**Task directions**
Where the string "sind" shows up in a line of the records, copy that line.
↓
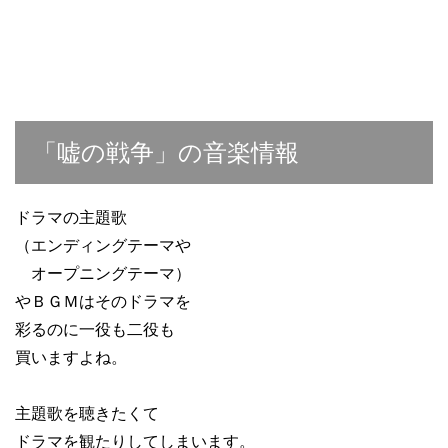
「嘘の戦争」の音楽情報
ドラマの主題歌
（エンディングテーマや
オープニングテーマ）
やＢＧＭはそのドラマを
彩るのに一役も二役も
買いますよね。
主題歌を聴きたくて
ドラマを観たりしてしまいます。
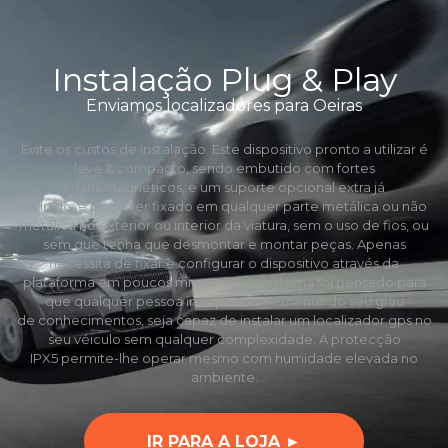
Instalação Plug & Play
Enviamos localizadores para Oeiras
Evite os custos de instalação. Este dispositivo pronto a utilizar é
leve & compacto, sendo embutido com fortes
ímans mágneticos, e um suporte opcional extra já
incluído, e pode ser fixado em qualquer parte metálica ou não
metálica no exterior ou interior da viatura, sem o uso de fios, ou
sem que tenha que desmontar e montar peças. Apenas
necessita de fixar e configurar o dispositivo através da
plataforma em poucos minutos. Este sistema foi pensado para
que qualquer pessoa independentemente do seu grau
de conhecimentos, seja capaz de instalar um localizador gps no
seu véiculo sem qualquer complexidade. A protecção
IPX5 permite-lhe operar mesmo com humidade elevada no
ambiente.
IR PARA A LOJA ►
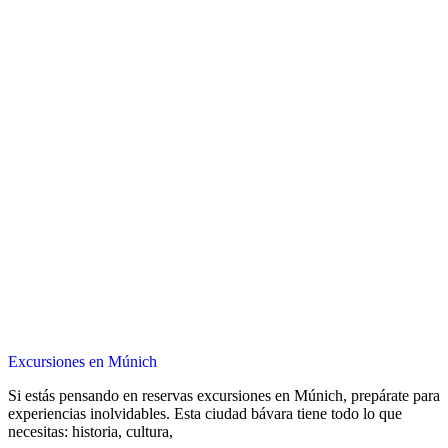
Excursiones en Múnich
Si estás pensando en reservas excursiones en Múnich, prepárate para
experiencias inolvidables. Esta ciudad bávara tiene todo lo que
necesitas: historia, cultura,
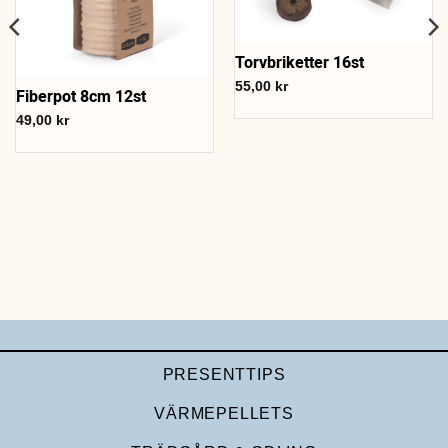
Torvbriketter 16st
55,00
kr
Fiberpot 8cm 12st
49,00
kr
PRESENTTIPS
VÄRMEPELLETS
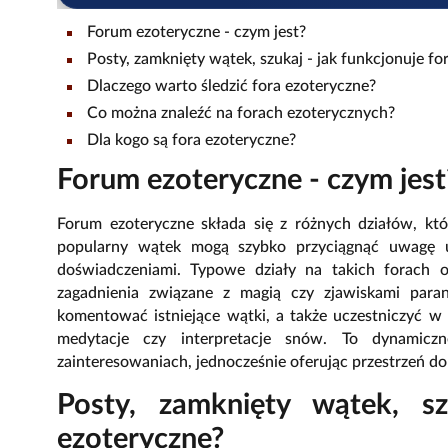
Forum ezoteryczne - czym jest?
Posty, zamknięty wątek, szukaj - jak funkcjonuje f
Dlaczego warto śledzić fora ezoteryczne?
Co można znaleźć na forach ezoterycznych?
Dla kogo są fora ezoteryczne?
Forum ezoteryczne - czym jest
Forum ezoteryczne składa się z różnych działów, któ
popularny wątek mogą szybko przyciągnąć uwagę uż
doświadczeniami. Typowe działy na takich forach o
zagadnienia związane z magią czy zjawiskami para
komentować istniejące wątki, a także uczestniczyć w
medytacje czy interpretacje snów. To dynamiczn
zainteresowaniach, jednocześnie oferując przestrzeń d
Posty, zamknięty wątek, s
ezoteryczne?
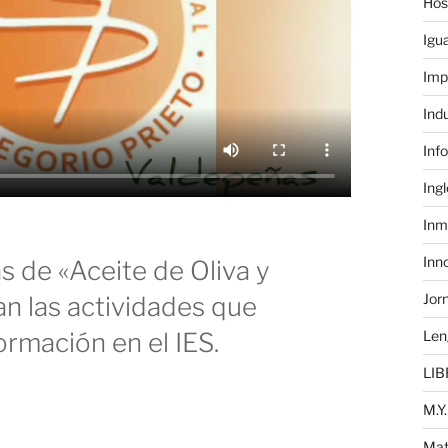
Hos
Igu
Imp
Ind
Inf
Ing
Inm
Inn
 de «Aceite de Oliva y
Jor
n las actividades que
ormación en el IES.
Len
LIB
M.Y.
Mat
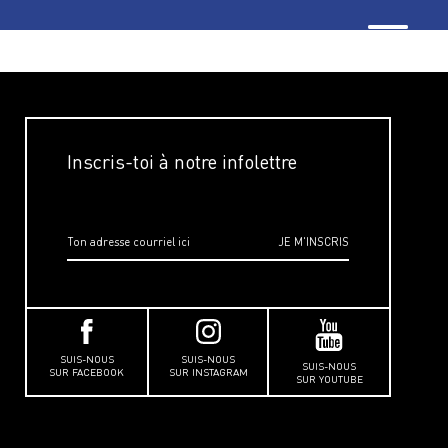
Inscris-toi à notre infolettre
SUIS-NOUS
SUIS-NOUS
SUIS-NOUS
SUR FACEBOOK
SUR INSTAGRAM
SUR YOUTUBE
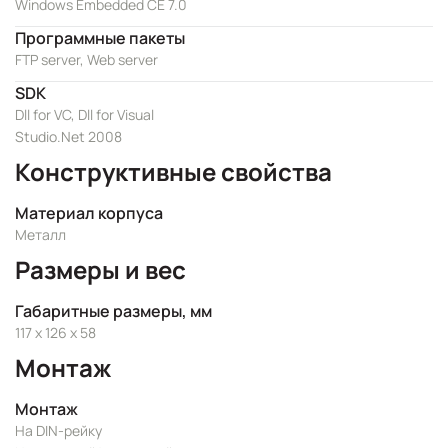
Windows Embedded CE 7.0
Программные пакеты
FTP server, Web server
SDK
Dll for VC, Dll for Visual
Studio.Net 2008
Конструктивные свойства
Материал корпуса
Металл
Размеры и вес
Габаритные размеры, мм
117 x 126 x 58
Монтаж
Монтаж
На DIN-рейку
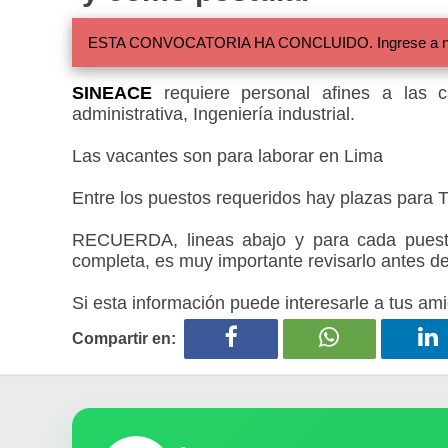
ESTA CONVOCATORIA HA CONCLUIDO. Ingrese a nuestra
SINEACE
requiere personal afines a las c
administrativa, Ingeniería industrial.
Las vacantes son para laborar en Lima
Entre los puestos requeridos hay plazas para Ti
RECUERDA, lineas abajo y para cada puesto
completa, es muy importante revisarlo antes de
Si esta información puede interesarle a tus ami
Compartir en:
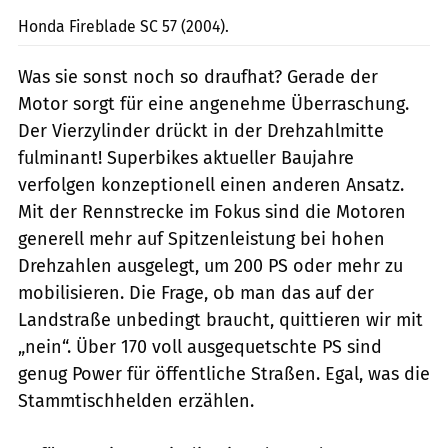
Honda Fireblade SC 57 (2004).
Was sie sonst noch so draufhat? Gerade der
Motor sorgt für eine angenehme Überraschung.
Der Vierzylinder drückt in der Drehzahlmitte
fulminant! Superbikes aktueller Baujahre
verfolgen konzeptionell einen anderen Ansatz.
Mit der Rennstrecke im Fokus sind die Motoren
generell mehr auf Spitzenleistung bei hohen
Drehzahlen ausgelegt, um 200 PS oder mehr zu
mobilisieren. Die Frage, ob man das auf der
Landstraße unbedingt braucht, quittieren wir mit
„nein“. Über 170 voll ausgequetschte PS sind
genug Power für öffentliche Straßen. Egal, was die
Stammtischhelden erzählen.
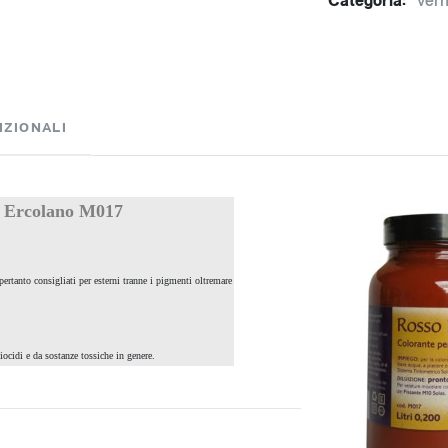
Categoria:
*vern
IZIONALI
o Ercolano M017
pertanto consigliati per esterni tranne i pigmenti oltremare
 biocidi e da sostanze tossiche in genere.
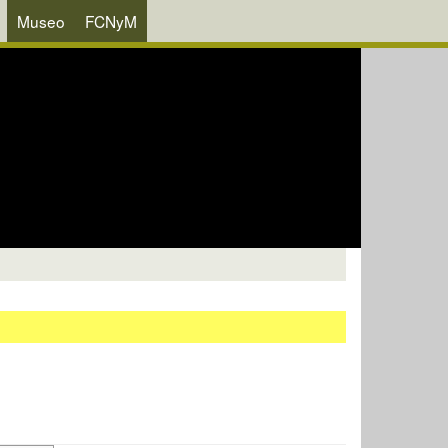
Museo
FCNyM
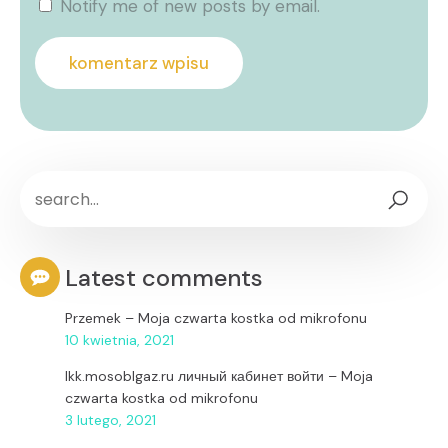
Notify me of new posts by email.
Latest comments
Przemek
–
Moja czwarta kostka od mikrofonu
10 kwietnia, 2021
lkk.mosoblgaz.ru личный кабинет войти
–
Moja
czwarta kostka od mikrofonu
3 lutego, 2021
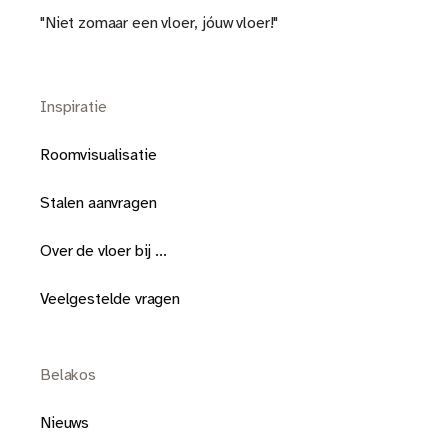
"Niet zomaar een vloer, jóuw vloer!"
Inspiratie
Roomvisualisatie
Stalen aanvragen
Over de vloer bij ...
Veelgestelde vragen
Belakos
Nieuws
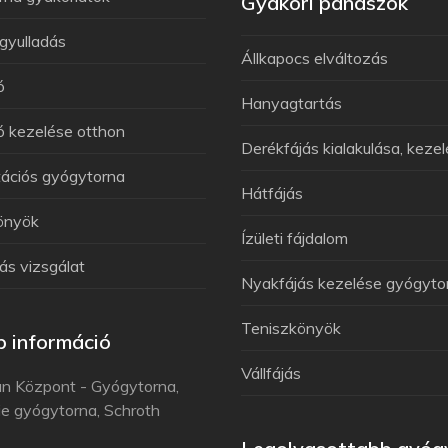
Gyakori panaszok
gyulladás
Állkapocs elváltozás
ó
Hanyagtartás
 kezelése otthon
Derékfájás kialakulása, keze
tációs gyógytorna
Hátfájás
önyök
Ízületi fájdalom
ás vizsgálat
Nyakfájás kezelése gyógyto
Teniszkönyök
 információ
Vállfájás
n Központ - Gyógytorna,
e gyógytorna, Schroth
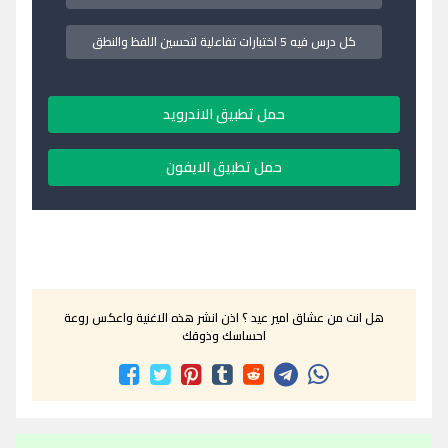
كل درس فيه 5 اختبارات تفاعلية لتحسين اللفظ والنطق
حمل تطبيق الاندرويد
حمل تطبيق الايفون
هل انت من عشاق امير عيد ؟ اذن انشر هذه الاغنية واعكس روعة
احساسك وذوقك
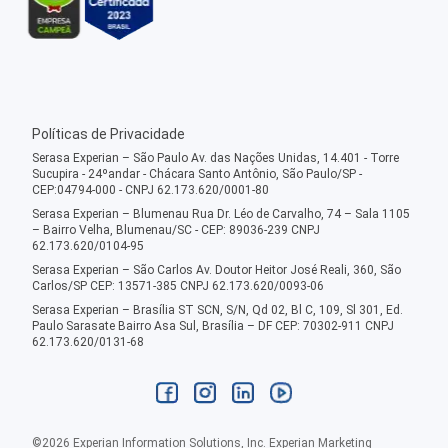
Políticas de Privacidade
Serasa Experian – São Paulo Av. das Nações Unidas, 14.401 - Torre
Sucupira - 24ºandar - Chácara Santo Antônio, São Paulo/SP -
CEP:04794-000 - CNPJ 62.173.620/0001-80
Serasa Experian – Blumenau Rua Dr. Léo de Carvalho, 74 – Sala 1105
– Bairro Velha, Blumenau/SC - CEP: 89036-239 CNPJ
62.173.620/0104-95
Serasa Experian – São Carlos Av. Doutor Heitor José Reali, 360, São
Carlos/SP CEP: 13571-385 CNPJ 62.173.620/0093-06
Serasa Experian – Brasília ST SCN, S/N, Qd 02, Bl C, 109, Sl 301, Ed.
Paulo Sarasate Bairro Asa Sul, Brasília – DF CEP: 70302-911 CNPJ
62.173.620/0131-68
©
2026
Experian Information Solutions, Inc. Experian Marketing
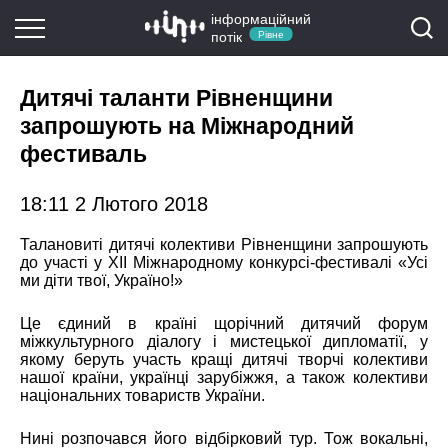
інформаційний
потік
Рівне
Дитячі таланти Рівненщини
запрошують на Міжнародний
фестиваль
18:11 2 Лютого 2018
Талановиті дитячі колективи Рівненщини запрошують
до участі у XІІ Міжнародному конкурсі-фестивалі «Усі
ми діти твої, Україно!»
Це єдиний в країні щорічний дитячий форум
міжкультурного діалогу і мистецької дипломатії, у
якому беруть участь кращі дитячі творчі колективи
нашої країни, українці зарубіжжя, а також колективи
національних товариств України.
Нині розпочався його відбірковий тур. Тож вокальні,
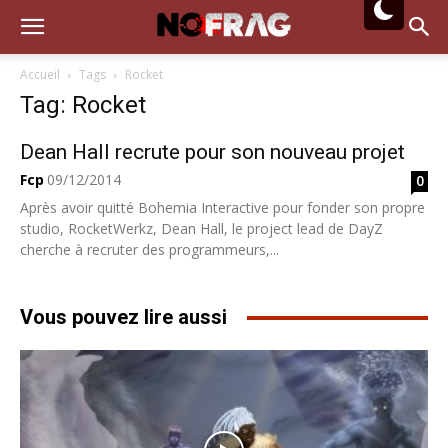
Accueil
Tags
Rocket
Tag: Rocket
Dean Hall recrute pour son nouveau projet
Fcp
09/12/2014
0
Après avoir quitté Bohemia Interactive pour fonder son propre
studio, RocketWerkz, Dean Hall, le project lead de DayZ
cherche à recruter des programmeurs,...
Vous pouvez lire aussi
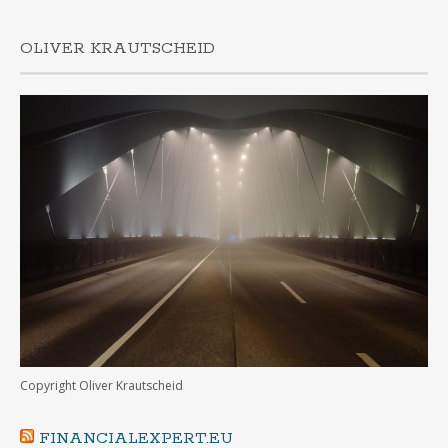
OLIVER KRAUTSCHEID
Copyright Oliver Krautscheid
FINANCIALEXPERT.EU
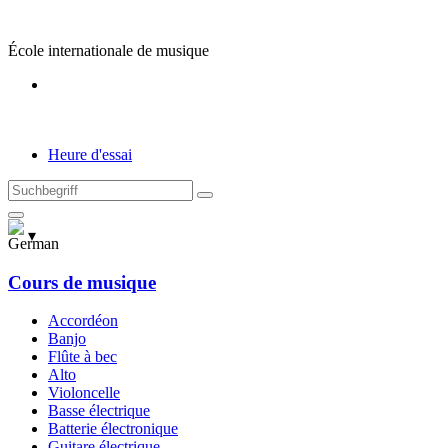
Skip
to
École internationale de musique
content
Heure d'essai
Suchen
nach
:
▾
Cours de musique
Accordéon
Banjo
Flûte à bec
Alto
Violoncelle
Basse électrique
Batterie électronique
Guitare électrique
↑
**Task solution**
Mit der Rennstrecke im Fokus sind die Motoren
„nein“. Über 170 voll ausgequetschte PS sind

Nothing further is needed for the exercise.